Since his guilty plea was unsealed, Pinedo says he’s faced online harassment and safety risks because of the national attention. His family is now planning to sell their house and move out of their rural California neighborhood, Pinedo’s attorney said, after video posted on a local news website showed where they lived.
Pinedo asked Judge Dabney Friedrich of the US District Court in Washington to spare him from serving time in prison.
“I take full responsibility for what I’ve done,” he told the court Wednesday. “I’ve tried to do everything possible to help in this investigation.”
He was also sentenced to six months under house arrest and two years of supervised release.

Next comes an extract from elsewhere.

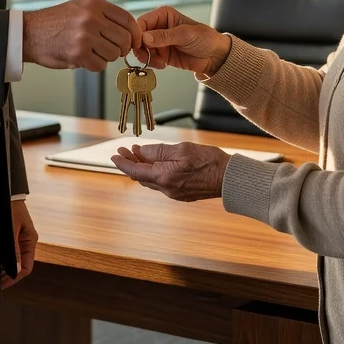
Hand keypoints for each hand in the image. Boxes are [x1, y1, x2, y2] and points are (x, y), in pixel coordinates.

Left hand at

Helping Mueller’s investigation
Prosecutors told the judge that Pinedo gave them “significant assistance” and that his admissions and testimony “saved the government significant time and resources in the investigation.”
Pinedo helped the investigators identify previously anonymous Russians who allegedly ran the social media propaganda scheme during the election. He then explained to investigators how the scheme of using false identities worked. His sessions with Mueller’s team were the first time he had ever left California.
Pinedo testified before a federal grand jury in DC, which approved the indictment of the Internet Research Agency, Concord Management and Consulting and the oligarch Yevgeny Prigozhin, known as “Putin’s chef.”
Of the 16 defendants in the social media propaganda case, only Concord Management has appeared in US court. The company says it is not guilty.
Pinedo also helped identify others involved in online identity fraud besides the Russians. The special counsel’s office did not pursue investigations of or prosecute those people because their mandate is narrowly focused on Russian influence in the 2016 presidential election, prosecutor Rush Atkinson said in court. It’s possible other US Attorneys could pursue charging those other individuals. Pinedo agreed to help if those cases arose, the attorneys told the judge.
In addition to his jail term, Pinedo must perform 100 hours of community service. He will pay no fine, but will pay for computer monitoring that tracks if he attempts to commit other online crimes.
Two other defendants in the Mueller investigation, the Dutch lawyer Alex van der Zwaan and former Trump campaign adviser George Papadopoulos, received 30-day and 14-day prison sentences, respectively, and paid several thousand dollars in fines.